Task to carry out
Update the data, everything from the line containing "tape measure —" down to the line containing "[2, 0, 374, 269]", by putting "beige" in place of "light brown" and changing nothing else. Leave the pictures out of your answer.

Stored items

══════════════════════════════

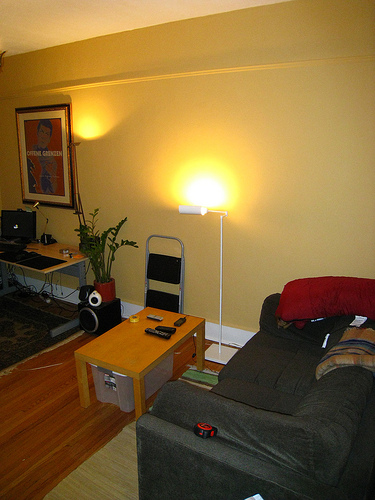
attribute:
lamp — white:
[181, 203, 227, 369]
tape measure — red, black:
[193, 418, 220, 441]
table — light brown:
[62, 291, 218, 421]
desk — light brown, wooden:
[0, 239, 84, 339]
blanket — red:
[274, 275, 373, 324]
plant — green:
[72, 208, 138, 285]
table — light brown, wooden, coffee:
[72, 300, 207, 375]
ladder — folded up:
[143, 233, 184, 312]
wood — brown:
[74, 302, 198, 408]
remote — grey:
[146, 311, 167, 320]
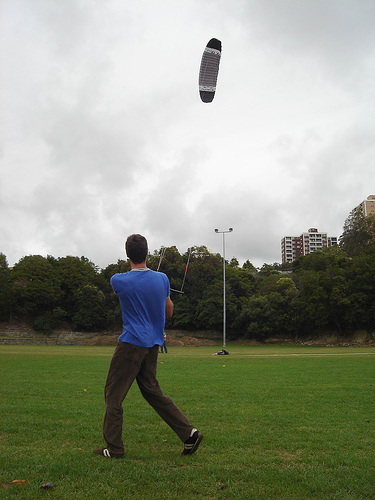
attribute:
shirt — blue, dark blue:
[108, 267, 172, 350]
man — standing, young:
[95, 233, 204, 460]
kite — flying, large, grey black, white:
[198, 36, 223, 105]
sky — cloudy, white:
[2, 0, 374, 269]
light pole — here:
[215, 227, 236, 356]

══════════════════════════════

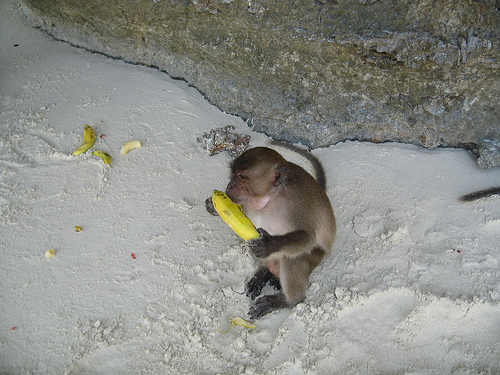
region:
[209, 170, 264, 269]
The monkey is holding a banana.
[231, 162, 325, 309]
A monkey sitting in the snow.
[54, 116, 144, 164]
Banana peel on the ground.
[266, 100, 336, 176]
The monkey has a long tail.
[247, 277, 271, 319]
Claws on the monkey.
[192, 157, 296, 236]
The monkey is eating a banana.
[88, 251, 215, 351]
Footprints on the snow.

══════════════════════════════

Solved problem
tape measure — red, black:
[193, 418, 220, 441]
table — beige:
[62, 291, 218, 421]
desk — beige, wooden:
[0, 239, 84, 339]
blanket — red:
[274, 275, 373, 324]
plant — green:
[72, 208, 138, 285]
table — beige, wooden, coffee:
[72, 300, 207, 375]
ladder — folded up:
[143, 233, 184, 312]
wood — brown:
[74, 302, 198, 408]
remote — grey:
[146, 311, 167, 320]
attribute:
shirt — blue, dark blue:
[108, 267, 172, 350]
man — standing, young:
[95, 233, 204, 460]
kite — flying, large, grey black, white:
[198, 36, 223, 105]
sky — cloudy, white:
[2, 0, 374, 269]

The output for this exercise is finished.